Quando, vai fazer três anos, antes do Mundial da Alemanha, A BOLA pediu aos seus colunistas que indicassem aquele que achavam que viria a emergir como o grande jogador desse Mundial, eu respondi Lionel Messi. Enganei-me, mas apenas por uma razão: porque o seleccionador argentino, Billardo, achou mais prudente deixar Messi no banco todo o Mundial, porque haverá sempre treinadores para acharem que os génios atrapalham as tácticas que eles tão genialmente conceberam.

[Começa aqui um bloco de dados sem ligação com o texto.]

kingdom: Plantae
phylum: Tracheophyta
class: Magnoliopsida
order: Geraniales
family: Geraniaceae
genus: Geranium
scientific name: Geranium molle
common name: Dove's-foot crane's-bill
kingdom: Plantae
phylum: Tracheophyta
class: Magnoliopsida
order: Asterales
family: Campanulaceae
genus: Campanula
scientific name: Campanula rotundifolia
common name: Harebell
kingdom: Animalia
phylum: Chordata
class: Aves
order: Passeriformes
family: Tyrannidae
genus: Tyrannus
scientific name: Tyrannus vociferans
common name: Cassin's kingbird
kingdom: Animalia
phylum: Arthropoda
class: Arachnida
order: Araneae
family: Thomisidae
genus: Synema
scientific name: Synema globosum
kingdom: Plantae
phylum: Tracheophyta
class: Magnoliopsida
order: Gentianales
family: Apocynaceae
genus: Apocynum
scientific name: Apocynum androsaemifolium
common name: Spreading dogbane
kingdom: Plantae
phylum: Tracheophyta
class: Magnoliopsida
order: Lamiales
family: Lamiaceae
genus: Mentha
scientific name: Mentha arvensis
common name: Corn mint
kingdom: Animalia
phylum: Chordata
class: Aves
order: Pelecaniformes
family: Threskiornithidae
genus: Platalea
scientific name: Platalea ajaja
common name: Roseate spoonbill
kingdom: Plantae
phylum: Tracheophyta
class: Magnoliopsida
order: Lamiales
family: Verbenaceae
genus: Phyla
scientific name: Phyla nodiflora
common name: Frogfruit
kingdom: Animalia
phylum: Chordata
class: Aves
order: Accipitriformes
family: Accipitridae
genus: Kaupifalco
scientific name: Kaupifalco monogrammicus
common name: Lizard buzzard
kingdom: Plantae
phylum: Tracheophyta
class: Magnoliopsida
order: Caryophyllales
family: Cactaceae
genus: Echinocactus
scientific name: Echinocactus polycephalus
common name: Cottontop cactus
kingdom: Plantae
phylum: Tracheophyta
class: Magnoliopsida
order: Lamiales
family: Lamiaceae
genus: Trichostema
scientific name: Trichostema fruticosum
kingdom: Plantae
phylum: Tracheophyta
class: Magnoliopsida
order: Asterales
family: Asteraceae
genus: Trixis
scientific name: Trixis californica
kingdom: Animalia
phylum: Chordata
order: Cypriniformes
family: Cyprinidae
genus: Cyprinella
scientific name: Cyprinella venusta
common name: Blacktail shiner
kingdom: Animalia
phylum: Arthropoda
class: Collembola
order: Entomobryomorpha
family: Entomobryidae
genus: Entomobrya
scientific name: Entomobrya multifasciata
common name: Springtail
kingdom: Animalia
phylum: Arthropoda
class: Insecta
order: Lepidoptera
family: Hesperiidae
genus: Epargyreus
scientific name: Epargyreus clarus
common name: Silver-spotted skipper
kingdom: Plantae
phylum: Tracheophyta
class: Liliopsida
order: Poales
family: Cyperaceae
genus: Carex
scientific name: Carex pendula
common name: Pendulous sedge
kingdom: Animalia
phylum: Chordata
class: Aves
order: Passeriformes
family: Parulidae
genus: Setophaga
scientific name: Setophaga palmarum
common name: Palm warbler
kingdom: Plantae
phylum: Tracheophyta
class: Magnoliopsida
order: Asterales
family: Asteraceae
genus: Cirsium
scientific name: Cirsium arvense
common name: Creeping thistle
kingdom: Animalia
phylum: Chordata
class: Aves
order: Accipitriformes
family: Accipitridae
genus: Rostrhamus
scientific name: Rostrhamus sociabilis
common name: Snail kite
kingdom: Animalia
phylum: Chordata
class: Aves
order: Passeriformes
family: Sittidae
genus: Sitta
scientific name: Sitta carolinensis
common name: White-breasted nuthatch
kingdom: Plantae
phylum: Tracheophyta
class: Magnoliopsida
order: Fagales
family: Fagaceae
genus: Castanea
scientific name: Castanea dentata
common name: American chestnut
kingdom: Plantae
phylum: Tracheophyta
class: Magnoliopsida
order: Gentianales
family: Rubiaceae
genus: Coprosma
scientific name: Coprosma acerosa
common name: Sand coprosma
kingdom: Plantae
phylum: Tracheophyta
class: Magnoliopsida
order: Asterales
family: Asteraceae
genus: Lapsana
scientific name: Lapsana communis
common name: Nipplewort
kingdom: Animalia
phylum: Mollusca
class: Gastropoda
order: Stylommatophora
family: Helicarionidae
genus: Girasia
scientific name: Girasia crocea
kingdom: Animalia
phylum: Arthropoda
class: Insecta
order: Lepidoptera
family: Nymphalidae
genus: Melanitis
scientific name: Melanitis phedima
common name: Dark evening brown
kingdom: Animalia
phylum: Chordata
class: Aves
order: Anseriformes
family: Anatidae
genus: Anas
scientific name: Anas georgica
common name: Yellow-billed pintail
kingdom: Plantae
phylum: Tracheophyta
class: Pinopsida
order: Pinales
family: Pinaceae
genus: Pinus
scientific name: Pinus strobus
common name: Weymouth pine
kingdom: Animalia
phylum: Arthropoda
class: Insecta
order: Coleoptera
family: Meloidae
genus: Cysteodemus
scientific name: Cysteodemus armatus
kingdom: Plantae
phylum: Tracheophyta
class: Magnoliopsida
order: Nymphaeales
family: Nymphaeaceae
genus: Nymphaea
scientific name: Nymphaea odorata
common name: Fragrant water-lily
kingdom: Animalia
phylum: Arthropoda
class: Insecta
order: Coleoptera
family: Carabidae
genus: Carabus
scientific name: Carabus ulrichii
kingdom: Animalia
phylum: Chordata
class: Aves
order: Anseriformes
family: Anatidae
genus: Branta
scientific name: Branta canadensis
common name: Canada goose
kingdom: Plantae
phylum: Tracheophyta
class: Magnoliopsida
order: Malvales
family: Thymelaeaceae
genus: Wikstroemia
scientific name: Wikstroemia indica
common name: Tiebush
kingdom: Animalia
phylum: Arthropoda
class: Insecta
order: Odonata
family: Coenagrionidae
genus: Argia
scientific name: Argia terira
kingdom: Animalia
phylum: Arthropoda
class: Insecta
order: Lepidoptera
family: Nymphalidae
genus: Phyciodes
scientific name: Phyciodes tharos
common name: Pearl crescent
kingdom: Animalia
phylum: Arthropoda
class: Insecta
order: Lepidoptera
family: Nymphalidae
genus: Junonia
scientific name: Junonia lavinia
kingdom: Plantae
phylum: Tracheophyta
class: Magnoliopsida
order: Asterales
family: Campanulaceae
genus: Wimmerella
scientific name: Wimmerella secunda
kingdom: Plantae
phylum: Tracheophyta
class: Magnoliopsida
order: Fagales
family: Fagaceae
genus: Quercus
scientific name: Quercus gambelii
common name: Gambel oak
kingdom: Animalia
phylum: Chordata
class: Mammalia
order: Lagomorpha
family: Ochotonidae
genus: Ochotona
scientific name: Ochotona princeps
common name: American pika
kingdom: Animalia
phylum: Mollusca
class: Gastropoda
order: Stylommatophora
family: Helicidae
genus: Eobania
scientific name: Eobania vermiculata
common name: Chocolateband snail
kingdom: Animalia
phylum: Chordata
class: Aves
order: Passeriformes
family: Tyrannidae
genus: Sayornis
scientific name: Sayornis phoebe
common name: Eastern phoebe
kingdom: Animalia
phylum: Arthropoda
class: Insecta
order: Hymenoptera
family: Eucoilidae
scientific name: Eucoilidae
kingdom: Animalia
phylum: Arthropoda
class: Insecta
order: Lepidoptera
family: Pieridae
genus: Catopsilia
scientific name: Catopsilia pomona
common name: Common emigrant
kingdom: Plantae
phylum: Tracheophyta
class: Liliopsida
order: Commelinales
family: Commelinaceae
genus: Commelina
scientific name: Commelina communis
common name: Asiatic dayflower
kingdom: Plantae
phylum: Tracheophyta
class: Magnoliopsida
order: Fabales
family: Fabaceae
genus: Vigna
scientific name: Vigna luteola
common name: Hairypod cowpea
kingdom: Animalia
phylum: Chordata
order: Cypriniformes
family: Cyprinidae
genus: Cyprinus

E este ano, quando, aqui também, se lançou uma espécie de campanha para que, em nome da Pátria, se declarasse, sem excepção, que o melhor jogador do mundo em 2008 tinha sido o Cristiano Ronaldo, eu respondi, quase a medo: «Pois, é um grande jogador sem dúvida, tem a imagem muito bem cuidada, as sobrancelhas muito bem depiladas, mas, quanto a ser o melhor do mundo, é uma chatice, mas há por aí um rapaz chamado Messi...»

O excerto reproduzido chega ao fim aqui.